The American Legion Post 42 (1-847-475-9076) is the best venue in all Chicagoland for bluegrass, though it’s of the traditional Appalachian, not progressive, variety. Significantly more contemporary is Evanston SPACE (1-847-492-8860), located behind an urbane pizzeria (you can bring the food in with you), with a full bar and eclectic music. Alabama Shakes, Gary Clark Jr. and the Lumineers have played here. It’s intimate, and they often sell out (evanstonspace.com).
Where to eat
Chicagoland feels especially preoccupied with brunch. At Cupitol, order house-cured gravlax with scrambled eggs and tomatoes or a pastry alongside something from the espresso, juice or cocktail bar. The afternoon and dinner menus are expansive and modish. The manager dubbed the theme “European counter service” — as I surveyed the impeccably self-assured and stylish space, I intuited, “Gay?” “Oh, so gay,” he replied. My kind of place (1-847-868-8078).
Amy Thielen, the heralding champion of Midwestern cuisine, gave Edzo’s Burger Shop a rave for capturing our hamburger culture between its griddled, stackable quarter-pound and chargrilled half-pound patties. It’s also the place to get a loaded Chicago-style hot dog: Remember not to add ketchup (1-847-864-3396). The Amazing Kale Burger Lunch Counter’s patties are made, not dressed, with the namesake green and will delight those attuned to this sort of thing (1-847-660-4330). Soulwich, especially popular with Northwestern students, serves pan-Asian sandwiches like wasabi-teriyaki or Indonesian ginger barbecue with your choice of protein (1-847-328-2222).
The Barn (1-847-868-8041), in a repurposed 1883 condensed milk company’s stable, is expanding on and updating the brassy traditions of Gilded to Jazz Age fine dining with dishes like butter-poached king crab with beets and horseradish, pan-seared calf’s liver in a red wine reduction, sweetbreads in brown butter and, of course, steak. The bartender recommended a Green Point: bourbon, yellow chartreuse and Punt e Mes, an Italian bitter red vermouth.

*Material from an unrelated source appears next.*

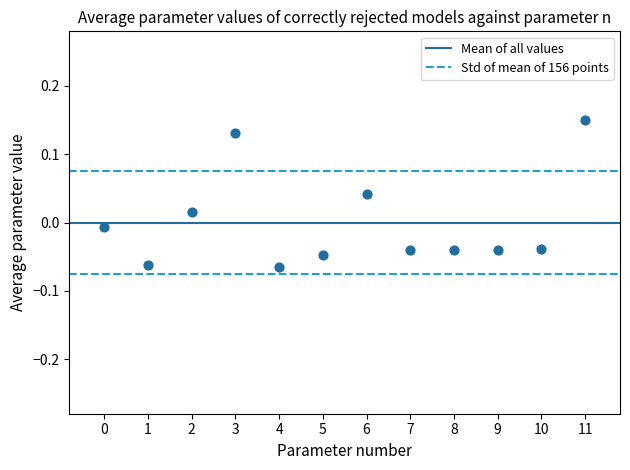

Count the number of points in this scatter plot.

12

“When I pick a wine out, I want one or two dishes with which it’s really going to work well,” says sommelier Bob Bansberg of the Stained Glass Bistro. He recommended a Chateau Baret Pessac-Leognan (“soft tannins and a full-bodied structure, mostly Merlot and Cabernet Sauvignon with a touch of Cabernet Franc”) with the rack of Australian lamb. Or a Schloss Lieser Riesling (“young mango, apricot, lemon zest and minerals, mouthwatering zesty acidity”) with the tuna three ways — sashimi, pastrami spice-crusted and tartare. For dessert: Dow’s 20 Year Old Tawny Port (“nice dried fruit notes, roasted nuts and a hint of mocha”) and chocolate cake (1-847-864-8600). The Cellar, its sister restaurant, serves small plates and numerous beers (1-847-864-8678). They sometimes host a “tap takeover,” giving four at once to a featured local craft brewery.
Where to stay
A span of chain hotels are here. For something local, try Stone Porch by the Lake (1-847-905-0133), a luxury bed-and-breakfast in an immense Tudor house — five guest rooms, each with its own en suite bath, and views of Lake Michigan over breakfast.
Evanston is just north of Chicago via Lake Shore Drive or Interstate 94. If you’re arriving from Midway or O’Hare airports, ride to the Chicago Loop for Evanston-bound trains. From there, the “L” will get you there in about 50 minutes. The slightly more expensive, less frequent Metra commuter service takes about half that time.
Evanston has Divvy, Chicago’s bike-sharing program. The land is flat, the path along the lakefront exceedingly pleasant.
Aaron Gettinger is a Chicago-based freelance writer.